The pressure for US states to sign up to the EU emissions action will be reinforced by Stephen Byers, a former cabinet minister, who chairs a key working party for Globe on market mechanisms to stop global warming. Mr Byers said inWashington last night: "Irrespective of the view from the White House, the political mood in America is changing. We need to seize this opportunity to begin discussions now aimed at bringing America alongside other countries in fighting climate change."
The leader of the UK delegation to Globe, Elliot Morley, a former minister, also will deliver a hard-hitting speech warning that the world cannot afford to miss the opportunity to take action on global warming after the Kyoto agreement runs out.

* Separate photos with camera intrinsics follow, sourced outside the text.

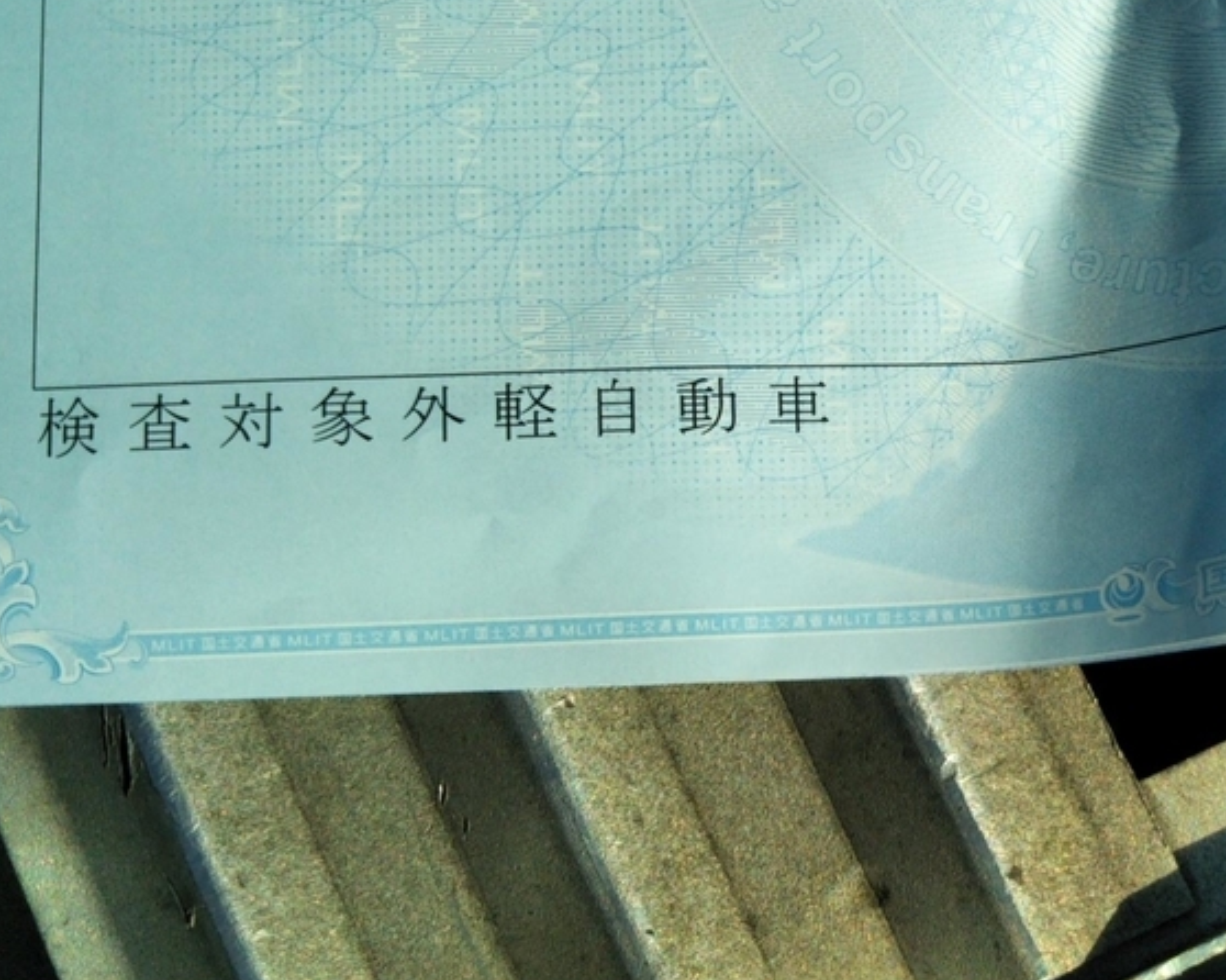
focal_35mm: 63
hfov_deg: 29.2
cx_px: 1019
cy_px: 534
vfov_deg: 24.2
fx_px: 2285
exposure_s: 1/1924
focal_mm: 4
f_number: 2.2
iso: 28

A new energy White Paper to be published in the UK within weeks will also be presented as a blueprint for climate-change measures. It will argue that a new generation of nuclear power stations can help to curb CO2 emissions, and with alternative energy sources such as wind farms, help to protect the UK against energy blackmail from Russia or Middle East rogue states.
Mr Miliband has given a clear hint that the Government will use the energy White Paper to present nuclear power in the UK as beneficial for combating climate change. "In the context of climate change, environmentalists (and conservationist conservatives) will have to question some of their traditional positions, whether on nuclear power, expanding wind power or the use of agricultural land for biofuels," he said.
The Labour MP and environmental campaigner Alan Simpson said: "They are going to use the white paper as a cover for more nuclear power. It is entirely wrong-headed."